───── PROVIDED PASSAGE ─────

An interview with the World Gold Council's Marcus Grubb...

GOLD looks set for its twelfth straight annual gain. Marcus Grubb, managing director, investment at the World Gold Council in London, speaks to Hard Assets Investor about the current state of the gold market and what is behind the yellow metal's recent run-up.

Hard Assets Investor: Gold and silver are near four-month highs. What's behind this? There hasn't been a lot of news going on in the last couple of months and gold has been pretty stagnant. Why the sudden move?

Marcus Grubb: A number of factors are crystallizing to create a path of least resistance that now is upwards rather than downwards. One of them is the fact that looking into the second half of the year, talking to investors around the world, there's still a lot of concern about the health of the financial system and the Eurozone in particular. And also some challenges in the US around the fiscal cliff and the sustainability of the economic recovery. However, it is clear that the US is recovering better than many other Western countries around the world.

───── MATERIAL SUPPLIED ─────

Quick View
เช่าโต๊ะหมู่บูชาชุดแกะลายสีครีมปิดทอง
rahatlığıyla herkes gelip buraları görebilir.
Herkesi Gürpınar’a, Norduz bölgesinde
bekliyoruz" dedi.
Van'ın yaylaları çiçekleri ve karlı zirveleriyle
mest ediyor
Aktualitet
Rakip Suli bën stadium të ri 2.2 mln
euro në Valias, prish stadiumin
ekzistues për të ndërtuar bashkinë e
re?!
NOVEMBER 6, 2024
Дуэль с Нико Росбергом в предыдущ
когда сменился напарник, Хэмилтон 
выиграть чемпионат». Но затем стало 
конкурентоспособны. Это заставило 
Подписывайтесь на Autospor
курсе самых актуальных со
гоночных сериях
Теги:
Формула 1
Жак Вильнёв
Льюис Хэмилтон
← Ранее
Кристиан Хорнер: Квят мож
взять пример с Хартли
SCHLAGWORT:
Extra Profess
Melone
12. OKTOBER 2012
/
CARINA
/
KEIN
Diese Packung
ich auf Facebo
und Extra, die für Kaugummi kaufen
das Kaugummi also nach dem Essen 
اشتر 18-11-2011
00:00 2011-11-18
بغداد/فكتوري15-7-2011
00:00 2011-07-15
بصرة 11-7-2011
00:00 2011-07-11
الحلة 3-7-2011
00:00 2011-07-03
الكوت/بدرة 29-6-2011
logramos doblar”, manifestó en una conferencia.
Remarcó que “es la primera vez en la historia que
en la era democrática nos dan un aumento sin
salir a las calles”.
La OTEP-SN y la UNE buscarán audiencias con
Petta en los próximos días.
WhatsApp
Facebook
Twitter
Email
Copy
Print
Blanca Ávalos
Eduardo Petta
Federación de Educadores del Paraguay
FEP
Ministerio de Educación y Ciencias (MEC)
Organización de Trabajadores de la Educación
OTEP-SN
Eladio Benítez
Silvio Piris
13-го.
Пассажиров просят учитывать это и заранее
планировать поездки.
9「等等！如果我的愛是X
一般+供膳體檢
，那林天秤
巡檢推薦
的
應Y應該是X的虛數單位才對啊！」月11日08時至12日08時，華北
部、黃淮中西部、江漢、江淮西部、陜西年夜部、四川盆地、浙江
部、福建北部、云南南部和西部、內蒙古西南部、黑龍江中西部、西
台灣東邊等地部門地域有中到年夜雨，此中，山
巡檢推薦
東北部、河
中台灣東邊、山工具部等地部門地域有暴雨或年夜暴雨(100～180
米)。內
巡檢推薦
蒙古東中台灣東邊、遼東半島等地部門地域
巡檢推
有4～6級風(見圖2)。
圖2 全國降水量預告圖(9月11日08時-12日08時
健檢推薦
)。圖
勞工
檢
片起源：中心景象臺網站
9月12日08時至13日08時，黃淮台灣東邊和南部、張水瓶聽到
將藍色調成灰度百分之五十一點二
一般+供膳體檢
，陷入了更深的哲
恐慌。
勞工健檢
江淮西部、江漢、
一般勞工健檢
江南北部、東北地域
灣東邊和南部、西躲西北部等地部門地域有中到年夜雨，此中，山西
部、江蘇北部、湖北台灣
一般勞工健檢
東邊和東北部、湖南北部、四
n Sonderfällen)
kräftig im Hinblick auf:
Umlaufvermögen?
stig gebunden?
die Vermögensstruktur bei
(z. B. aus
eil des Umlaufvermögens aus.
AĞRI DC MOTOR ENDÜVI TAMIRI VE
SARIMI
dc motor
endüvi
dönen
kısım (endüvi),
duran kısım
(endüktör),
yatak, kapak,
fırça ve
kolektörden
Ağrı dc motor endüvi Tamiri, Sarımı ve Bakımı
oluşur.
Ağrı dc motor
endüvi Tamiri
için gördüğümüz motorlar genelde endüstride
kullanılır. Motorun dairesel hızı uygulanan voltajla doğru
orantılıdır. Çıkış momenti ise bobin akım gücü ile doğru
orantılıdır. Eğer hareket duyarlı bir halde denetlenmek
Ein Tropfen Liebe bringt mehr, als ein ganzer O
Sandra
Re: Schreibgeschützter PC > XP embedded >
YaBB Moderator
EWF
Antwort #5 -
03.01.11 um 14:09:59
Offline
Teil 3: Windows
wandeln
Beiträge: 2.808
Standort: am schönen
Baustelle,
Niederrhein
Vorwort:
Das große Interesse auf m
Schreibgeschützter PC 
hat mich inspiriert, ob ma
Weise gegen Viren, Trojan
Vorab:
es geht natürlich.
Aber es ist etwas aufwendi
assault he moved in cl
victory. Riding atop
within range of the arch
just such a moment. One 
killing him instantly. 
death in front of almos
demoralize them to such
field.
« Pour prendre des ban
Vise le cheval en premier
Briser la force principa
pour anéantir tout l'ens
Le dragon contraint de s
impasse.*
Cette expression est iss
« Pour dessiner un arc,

─────

- _EXERCISE INSTRUCTIONS_
Pick up the interview on the gold market after its final sentence and carry it forward.

- _ANSWER BOX_
This has led investors to continue to weight towards more cautious asset allocation, increase their exposure to gold. And I think to some degree they may be diversifying from overweight positions in Treasurys and US Dollars.

HAI: Are you expecting gold to appreciate for the twelfth straight year?

Marcus Grubb: Yes, we are expecting this to be a twelfth year of the bull market for gold. And we also expect a better second half in terms of the supply-demand dynamics of the market. The first half of the year was quite challenging. We saw a small decline in gold demand. A lot of that was driven out of India. The Indian market has had some specific challenges this year—import tax, strikes in the jewelry sector—and then most importantly, a weak currency against the US Dollar, and one of the weakest in Asia against Dollars. 

Gold has been very expensive in India as it's been consolidating in Dollars for about a year. It's actually been near an all-time high in terms of Rupees, which has had a dampening effect on gold demand for the first half.

In the second half of the year, you usually see stronger demand in India. We have the stocking period ahead of the Diwali Festival in October and November. And then we have the end of the monsoon rains before that, and usually you see incomes increase in rural areas and gold purchasing picks up in September, October as well. The Rupee will probably still be weak, but we do think you should see a seasonable pickup and demand in India. And that will, among other things, help demand in the second half.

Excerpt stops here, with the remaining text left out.